== Segment start ==
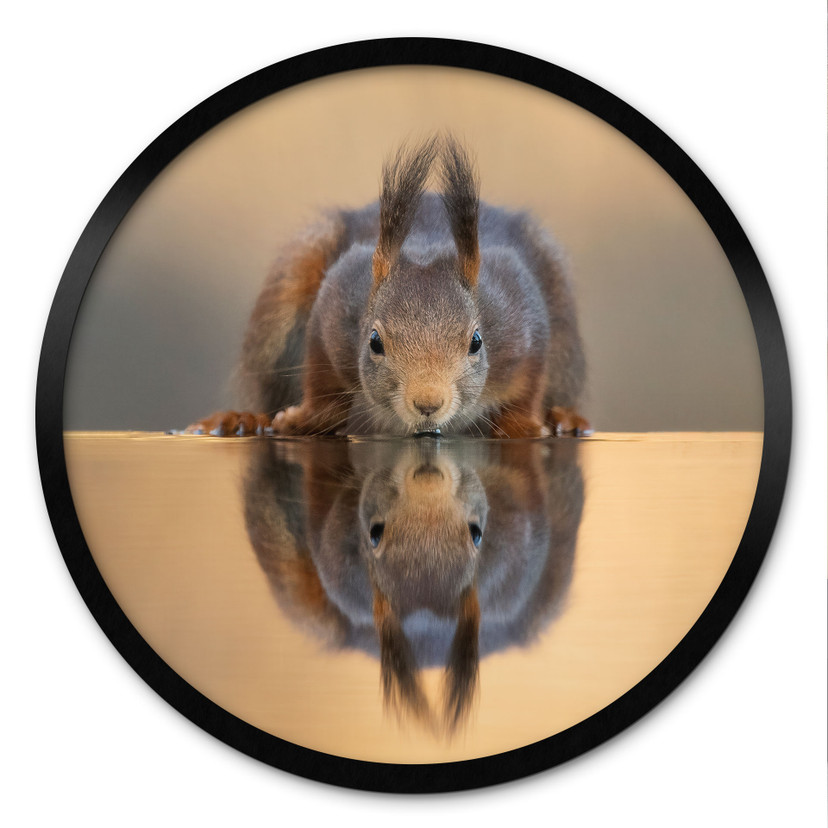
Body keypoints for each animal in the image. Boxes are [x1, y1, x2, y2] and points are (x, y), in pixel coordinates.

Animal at [189, 135, 590, 438]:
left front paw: (524, 426)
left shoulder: (521, 315)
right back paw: (243, 420)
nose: (427, 404)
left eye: (476, 342)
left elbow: (529, 386)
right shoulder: (336, 305)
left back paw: (565, 418)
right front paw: (303, 419)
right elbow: (322, 385)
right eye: (374, 342)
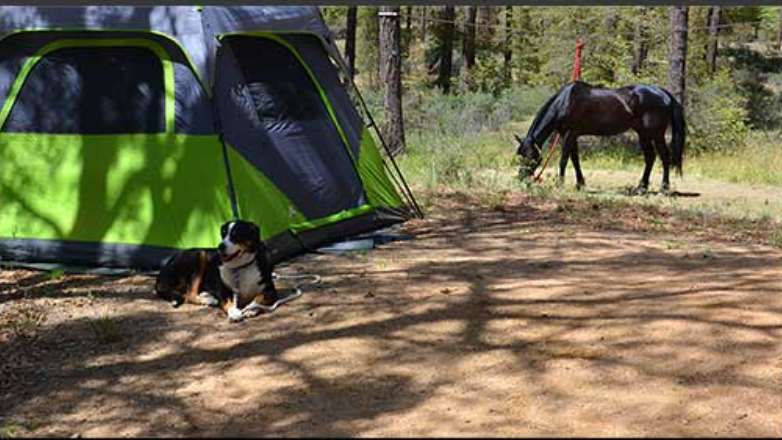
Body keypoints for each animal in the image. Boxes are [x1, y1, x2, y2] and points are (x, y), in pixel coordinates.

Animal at [514, 81, 686, 195]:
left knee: (664, 157)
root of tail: (663, 93)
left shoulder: (569, 134)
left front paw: (560, 185)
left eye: (531, 155)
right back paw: (641, 189)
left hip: (656, 134)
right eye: (519, 155)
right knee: (650, 158)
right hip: (643, 135)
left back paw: (663, 189)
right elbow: (575, 159)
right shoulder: (571, 135)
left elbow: (564, 160)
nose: (521, 178)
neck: (564, 101)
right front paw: (580, 184)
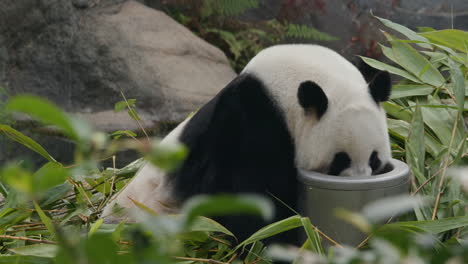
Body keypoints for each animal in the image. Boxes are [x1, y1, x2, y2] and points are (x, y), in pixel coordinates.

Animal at [101, 43, 392, 243]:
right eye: (339, 160)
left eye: (374, 158)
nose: (360, 182)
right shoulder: (250, 118)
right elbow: (243, 194)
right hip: (147, 215)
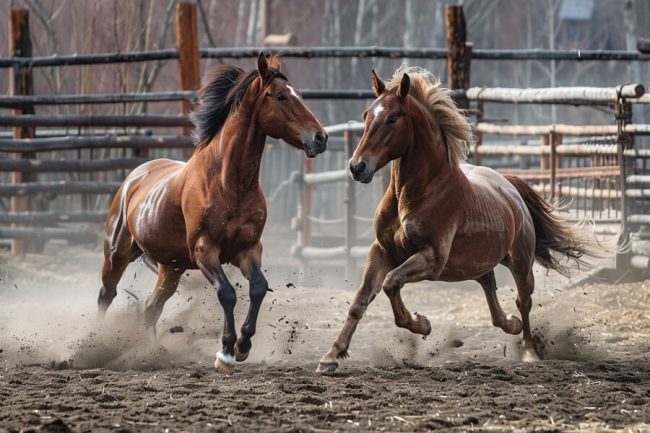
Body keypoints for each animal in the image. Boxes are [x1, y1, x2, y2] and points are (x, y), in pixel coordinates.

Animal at [97, 53, 326, 372]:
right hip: (118, 254)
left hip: (171, 268)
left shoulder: (248, 249)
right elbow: (227, 293)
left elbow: (258, 287)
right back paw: (91, 343)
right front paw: (226, 352)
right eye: (281, 96)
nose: (321, 137)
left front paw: (243, 345)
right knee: (107, 295)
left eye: (300, 95)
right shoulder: (205, 251)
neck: (229, 183)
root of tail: (135, 177)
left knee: (151, 307)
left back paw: (151, 351)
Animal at [316, 67, 596, 372]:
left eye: (391, 118)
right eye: (367, 114)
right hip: (480, 261)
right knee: (490, 288)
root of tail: (509, 186)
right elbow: (361, 300)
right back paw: (510, 324)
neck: (414, 195)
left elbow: (391, 283)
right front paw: (331, 356)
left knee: (523, 301)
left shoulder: (433, 259)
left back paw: (530, 351)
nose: (357, 167)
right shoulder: (381, 251)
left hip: (521, 262)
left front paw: (422, 324)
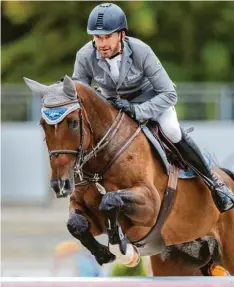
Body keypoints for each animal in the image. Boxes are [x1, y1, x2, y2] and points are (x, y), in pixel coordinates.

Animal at [23, 76, 234, 276]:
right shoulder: (87, 211)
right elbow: (75, 224)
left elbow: (110, 200)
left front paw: (122, 246)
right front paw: (104, 254)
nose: (60, 185)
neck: (101, 164)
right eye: (42, 125)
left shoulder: (150, 204)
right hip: (178, 263)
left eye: (73, 123)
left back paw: (223, 195)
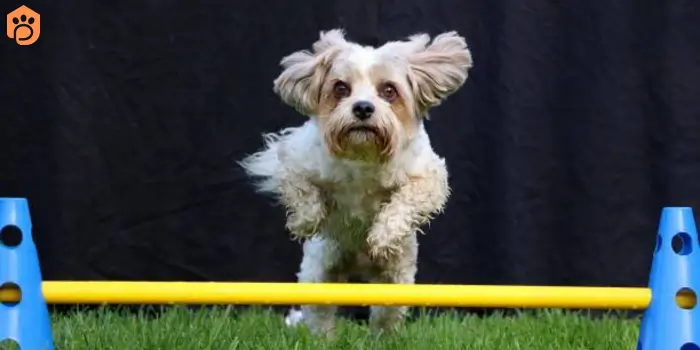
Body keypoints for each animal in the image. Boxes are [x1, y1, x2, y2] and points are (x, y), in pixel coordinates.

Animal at [238, 29, 474, 336]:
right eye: (340, 88)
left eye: (388, 90)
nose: (362, 107)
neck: (363, 156)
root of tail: (358, 269)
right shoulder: (296, 160)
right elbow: (301, 190)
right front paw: (305, 221)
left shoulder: (428, 177)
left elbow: (406, 200)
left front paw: (384, 235)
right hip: (318, 277)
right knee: (319, 316)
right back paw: (323, 338)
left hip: (396, 283)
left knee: (385, 318)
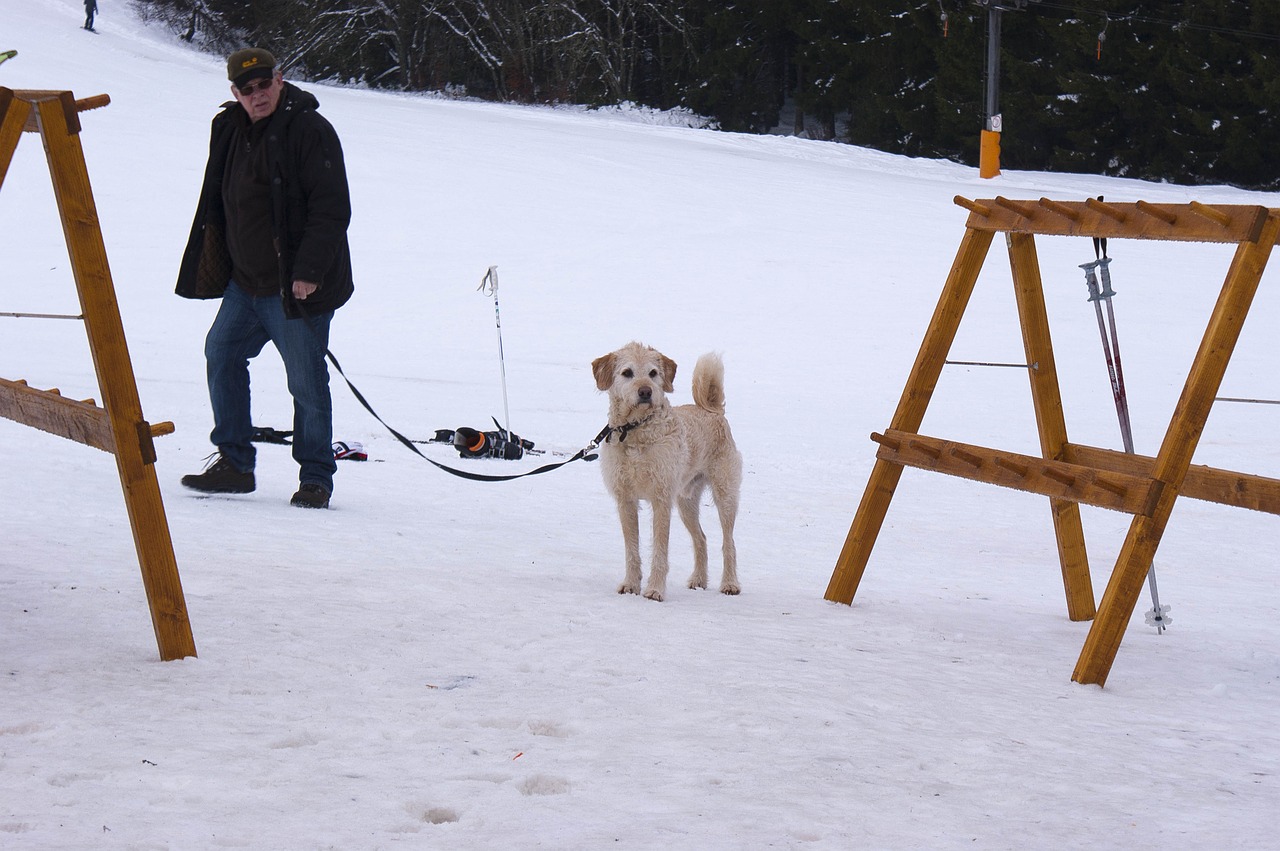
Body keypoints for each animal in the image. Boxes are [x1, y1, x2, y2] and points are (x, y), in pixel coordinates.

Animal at [588, 342, 742, 601]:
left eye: (653, 373)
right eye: (627, 372)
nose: (645, 392)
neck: (636, 429)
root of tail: (712, 411)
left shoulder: (661, 499)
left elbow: (660, 549)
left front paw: (655, 590)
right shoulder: (625, 500)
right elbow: (632, 549)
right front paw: (631, 585)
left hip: (725, 494)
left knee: (728, 541)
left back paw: (730, 583)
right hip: (686, 502)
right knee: (701, 539)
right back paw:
== Segment end ==
_Work to complete_
Look above for the line holding "left eye: (391, 118)". Print it and every line after it, exactly, through the line holding "left knee: (523, 301)".

_Answer to this task_
left eye: (391, 118)
right eye: (367, 114)
right hip: (480, 261)
right knee: (490, 288)
root of tail: (509, 186)
right elbow: (361, 300)
right back paw: (510, 324)
neck: (414, 195)
left elbow: (391, 283)
right front paw: (331, 356)
left knee: (523, 301)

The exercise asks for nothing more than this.